Letztes Jahr hatte ich einen Freund, der immer noch ein altes Nokia-Handy nutzte. Jedes Mal, wenn jemand vorschlug, aufzurüsten, lachte er und sagte: „Warum? Der Akku hält eine Woche.“

Ein Jahr später war er der Erste, der auf ein Smartphone umstieg.
Nicht, weil Nokia plötzlich schlecht wurde.

Weil sich die Welt verändert hat.

Diese Geschichte kam mir in den Sinn, während ich über Bedrock nachdachte, besonders mit der Diskussion um BR 2.0.

Je mehr ich darüber nachdenke, desto mehr glaube ich, dass die größte Herausforderung eines Protokolls nicht immer aus dem Scheitern kommt. Manchmal kommt sie aus dem Erfolg. Wenn TVL wächst, die Community sich erweitert und BR Aufmerksamkeit gewinnt, ist es leicht zu glauben, dass die aktuelle Formel weiterhin funktioniert.

Aber Krypto bewegt sich schnell. Narrative ändern sich. Das Nutzerverhalten ändert sich.
Viele Protokolle, die einst Milliarden an Liquidität verwalteten, sahen dennoch Kapital abfließen, als der Markt eine attraktivere Geschichte anderswo fand.
Deshalb fühlt sich BR 2.0 für mich wichtig an.
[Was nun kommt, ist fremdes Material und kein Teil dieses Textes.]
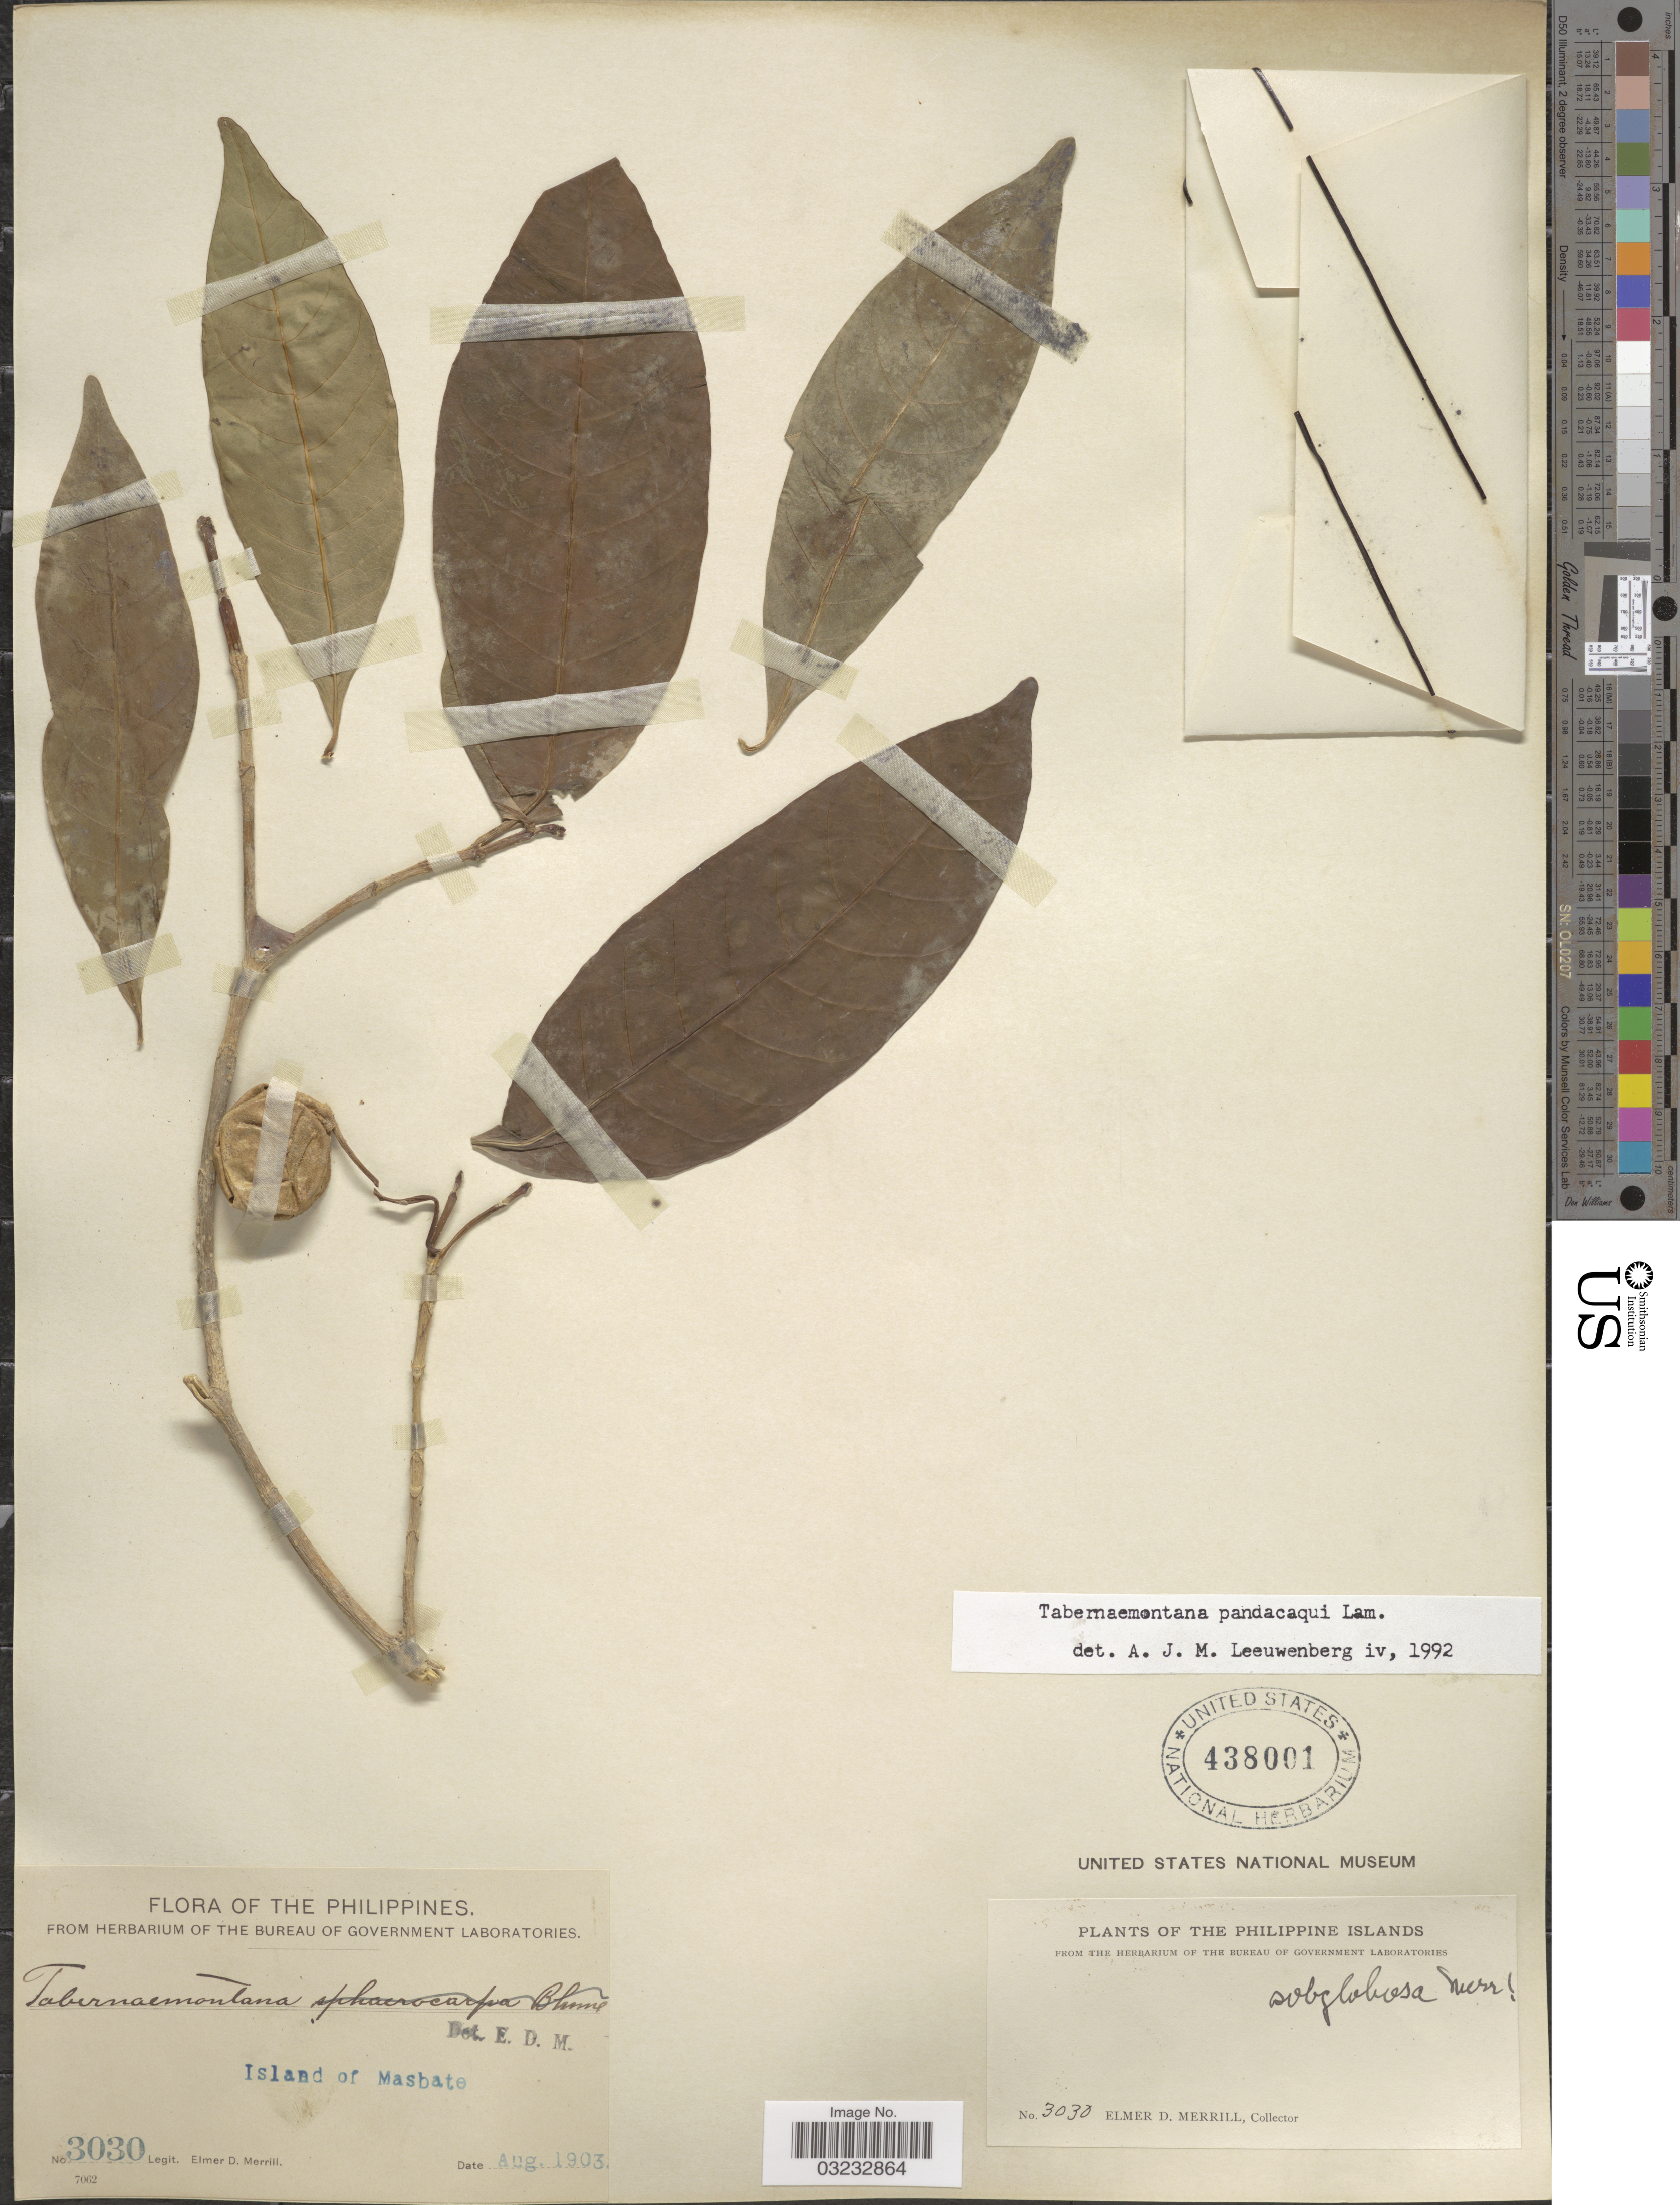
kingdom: Plantae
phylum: Tracheophyta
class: Magnoliopsida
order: Gentianales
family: Apocynaceae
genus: Tabernaemontana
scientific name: Tabernaemontana pandacaqui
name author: Poir.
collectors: E. D. Merrill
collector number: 3030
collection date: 1903-08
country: Philippines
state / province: Bicol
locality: Island of Masbate.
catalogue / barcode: US 438001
Wenn es BR enger mit der tatsächlichen Aktivität und dem Wert, der im Bedrock-Ökosystem generiert wird, verbinden kann, könnte der Token eine stärkere Grundlage haben als nur die Narrative.

Denn die Geschichte zeigt, dass Führer selten verschwinden, weil sie schwach waren.

Öfter verschwinden sie, weil sie sich nicht schnell genug angepasst haben.